◆ Instruction ◆
Each record is to be printed again precisely as it reads.

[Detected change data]
______________________________
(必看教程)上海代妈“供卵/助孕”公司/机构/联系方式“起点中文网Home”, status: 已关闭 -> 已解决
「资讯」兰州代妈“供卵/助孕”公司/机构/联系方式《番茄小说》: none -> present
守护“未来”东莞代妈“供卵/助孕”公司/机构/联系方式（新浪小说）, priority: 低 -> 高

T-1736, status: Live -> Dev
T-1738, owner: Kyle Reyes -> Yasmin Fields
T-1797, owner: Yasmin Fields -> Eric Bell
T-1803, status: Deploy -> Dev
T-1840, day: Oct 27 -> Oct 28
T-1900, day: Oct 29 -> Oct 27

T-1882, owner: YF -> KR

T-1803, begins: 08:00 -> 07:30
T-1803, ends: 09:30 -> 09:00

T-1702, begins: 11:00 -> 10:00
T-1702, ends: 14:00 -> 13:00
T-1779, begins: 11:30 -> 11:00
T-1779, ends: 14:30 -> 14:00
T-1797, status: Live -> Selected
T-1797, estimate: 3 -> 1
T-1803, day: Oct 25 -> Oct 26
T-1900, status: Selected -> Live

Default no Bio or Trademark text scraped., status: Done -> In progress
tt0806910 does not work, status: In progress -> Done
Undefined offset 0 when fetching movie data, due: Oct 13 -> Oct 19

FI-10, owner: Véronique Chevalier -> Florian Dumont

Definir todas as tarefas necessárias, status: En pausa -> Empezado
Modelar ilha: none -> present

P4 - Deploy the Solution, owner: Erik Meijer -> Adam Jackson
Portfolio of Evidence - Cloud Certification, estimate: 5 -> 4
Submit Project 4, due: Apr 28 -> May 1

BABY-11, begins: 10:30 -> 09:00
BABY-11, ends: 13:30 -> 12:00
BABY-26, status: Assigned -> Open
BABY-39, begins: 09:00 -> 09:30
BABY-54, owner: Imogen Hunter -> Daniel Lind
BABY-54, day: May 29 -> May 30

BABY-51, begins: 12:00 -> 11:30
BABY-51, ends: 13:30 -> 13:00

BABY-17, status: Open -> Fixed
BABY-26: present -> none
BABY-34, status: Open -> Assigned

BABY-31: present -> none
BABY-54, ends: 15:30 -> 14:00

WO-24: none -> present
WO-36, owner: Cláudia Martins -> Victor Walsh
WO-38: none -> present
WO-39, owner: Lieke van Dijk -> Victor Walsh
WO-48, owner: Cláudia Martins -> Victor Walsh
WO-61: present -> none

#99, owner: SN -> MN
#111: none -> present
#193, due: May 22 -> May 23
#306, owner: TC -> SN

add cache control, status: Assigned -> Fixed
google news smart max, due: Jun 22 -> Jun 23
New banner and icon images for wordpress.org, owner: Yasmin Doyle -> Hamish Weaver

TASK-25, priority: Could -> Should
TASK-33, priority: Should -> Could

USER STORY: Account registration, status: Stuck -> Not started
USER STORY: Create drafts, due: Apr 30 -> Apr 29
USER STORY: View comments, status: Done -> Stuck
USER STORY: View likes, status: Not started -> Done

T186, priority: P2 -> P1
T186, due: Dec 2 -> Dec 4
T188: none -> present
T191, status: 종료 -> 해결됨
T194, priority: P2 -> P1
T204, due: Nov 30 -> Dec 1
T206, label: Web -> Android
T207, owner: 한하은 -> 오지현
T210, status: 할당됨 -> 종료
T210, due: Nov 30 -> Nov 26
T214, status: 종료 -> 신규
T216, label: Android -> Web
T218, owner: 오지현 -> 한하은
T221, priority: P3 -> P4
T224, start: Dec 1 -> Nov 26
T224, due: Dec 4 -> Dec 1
______________________________
◆ Answer ◆
(必看教程)上海代妈“供卵/助孕”公司/机构/联系方式“起点中文网Home”, status: 已关闭 -> 已解决
「资讯」兰州代妈“供卵/助孕”公司/机构/联系方式《番茄小说》: none -> present
守护“未来”东莞代妈“供卵/助孕”公司/机构/联系方式（新浪小说）, priority: 低 -> 高

T-1736, status: Live -> Dev
T-1738, owner: Kyle Reyes -> Yasmin Fields
T-1797, owner: Yasmin Fields -> Eric Bell
T-1803, status: Deploy -> Dev
T-1840, day: Oct 27 -> Oct 28
T-1900, day: Oct 29 -> Oct 27

T-1882, owner: YF -> KR

T-1803, begins: 08:00 -> 07:30
T-1803, ends: 09:30 -> 09:00

T-1702, begins: 11:00 -> 10:00
T-1702, ends: 14:00 -> 13:00
T-1779, begins: 11:30 -> 11:00
T-1779, ends: 14:30 -> 14:00
T-1797, status: Live -> Selected
T-1797, estimate: 3 -> 1
T-1803, day: Oct 25 -> Oct 26
T-1900, status: Selected -> Live

Default no Bio or Trademark text scraped., status: Done -> In progress
tt0806910 does not work, status: In progress -> Done
Undefined offset 0 when fetching movie data, due: Oct 13 -> Oct 19

FI-10, owner: Véronique Chevalier -> Florian Dumont

Definir todas as tarefas necessárias, status: En pausa -> Empezado
Modelar ilha: none -> present

P4 - Deploy the Solution, owner: Erik Meijer -> Adam Jackson
Portfolio of Evidence - Cloud Certification, estimate: 5 -> 4
Submit Project 4, due: Apr 28 -> May 1

BABY-11, begins: 10:30 -> 09:00
BABY-11, ends: 13:30 -> 12:00
BABY-26, status: Assigned -> Open
BABY-39, begins: 09:00 -> 09:30
BABY-54, owner: Imogen Hunter -> Daniel Lind
BABY-54, day: May 29 -> May 30

BABY-51, begins: 12:00 -> 11:30
BABY-51, ends: 13:30 -> 13:00

BABY-17, status: Open -> Fixed
BABY-26: present -> none
BABY-34, status: Open -> Assigned

BABY-31: present -> none
BABY-54, ends: 15:30 -> 14:00

WO-24: none -> present
WO-36, owner: Cláudia Martins -> Victor Walsh
WO-38: none -> present
WO-39, owner: Lieke van Dijk -> Victor Walsh
WO-48, owner: Cláudia Martins -> Victor Walsh
WO-61: present -> none

#99, owner: SN -> MN
#111: none -> present
#193, due: May 22 -> May 23
#306, owner: TC -> SN

add cache control, status: Assigned -> Fixed
google news smart max, due: Jun 22 -> Jun 23
New banner and icon images for wordpress.org, owner: Yasmin Doyle -> Hamish Weaver

TASK-25, priority: Could -> Should
TASK-33, priority: Should -> Could

USER STORY: Account registration, status: Stuck -> Not started
USER STORY: Create drafts, due: Apr 30 -> Apr 29
USER STORY: View comments, status: Done -> Stuck
USER STORY: View likes, status: Not started -> Done

T186, priority: P2 -> P1
T186, due: Dec 2 -> Dec 4
T188: none -> present
T191, status: 종료 -> 해결됨
T194, priority: P2 -> P1
T204, due: Nov 30 -> Dec 1
T206, label: Web -> Android
T207, owner: 한하은 -> 오지현
T210, status: 할당됨 -> 종료
T210, due: Nov 30 -> Nov 26
T214, status: 종료 -> 신규
T216, label: Android -> Web
T218, owner: 오지현 -> 한하은
T221, priority: P3 -> P4
T224, start: Dec 1 -> Nov 26
T224, due: Dec 4 -> Dec 1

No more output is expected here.